Nel 1996 a Pierrefeu du Var, in Provenza, è stata realizzata la mostra fotografica Lune sicilienne, ispirata al suo libro di poesie La luna. Nell’ambito del “Festival Italia 1997” ha tenuto a Stuttgart un recital di brani tratti dalle sue opere.
Nel gennaio del 2002 è stato rappresentato il suo dramma in versi Dialogo nel bosco nello spazio teatrale della Libreria Tikkun a Milano.

Il titolo di questo libro potrebbe trarre in inganno chi si fermasse alla copertina o chi, prima di leggerlo, non conoscesse altro di Ingham e dei suoi nipoti Whitaker: di quale discordia e disavventura si narrerà, che abbia riguardato quella rinomata dinastia di anglo-siciliani in un piccolo centro rurale della Sicilia ottocentesca? Devo precisare subito, perciò, - soprattutto a beneficio dei lettori di Racalmuto - che i Whitaker non eb-bero più disavventure lì di quante ne ebbero a Marsala o a Palermo negli oltre centocinquant’anni di permanenza in Sicilia.
(…).Piero Carbone non è uno storico e non manifesta l’ambizione di diventarlo; è fisiologicamente narratore, non costruito in laboratorio, pur se il mestiere di insegnante avrebbe potuto avere il sopravvento.
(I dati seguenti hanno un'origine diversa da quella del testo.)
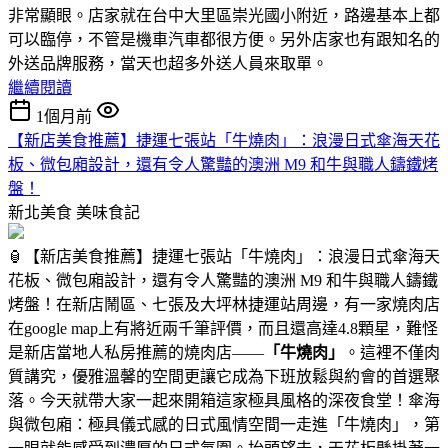
非常顯眼。店家就在台中大里區崇光國小附近，路邊基本上都
可以臨停，不管是機車汽車都很方便。另外店家也有跟知名的
外送品牌服務，當天也超多外送人員來取單。
繼續閱讀
1個月前
【新店美食推薦】捷運七張站「牛燒肉」：浪漫日式傘海天花
板、微包廂設計，還有令人驚豔的澳洲 M9 和牛與職人鑄鐵烤
盤！
新北美食
美味食記
🏮【新店美食推薦】捷運七張站「牛燒肉」：浪漫日式傘海天
花板、微包廂設計，還有令人驚豔的澳洲 M9 和牛與職人鑄鐵
烤盤！在新店鬧區、七張及大坪林捷運站周邊，有一家燒肉店
在google map上有將近兩千筆評價，而且還高達4.8顆星，難怪
是新店當地人私房推薦的燒肉店——
「牛燒肉」
。這裡不僅肉
質講究，優雅溫馨的空間更讓它成為下班放鬆與約會的首選聚
落。今天就帶大家一起來開箱這家極具風格的深夜食堂！傘海
與微包廂：極具儀式感的日式風情空間一走進「牛燒肉」，第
Forte, invece, del residuo spirito adolescenziale che sopravvive in lui, tratta uomini e cose del suo paese, tra ’800 e ’900, con atteggiamento peregrinante, tra divertimento e gioco, tra curiosità e stupore, tra sacralità e irriverenza.   Non ultimo, ha un pre-requisito importante per questo libro: è racalmutese, di quella particolare specie di racalmutesi, capaci di autentica indignazione, che non si rassegna ad assistere allo scempio e all’incuria umana verso tutto ciò che testimonia la vita e la cultura materiale degli antenati di quella comunità.
Dalla presentazione di Rosario Lentini.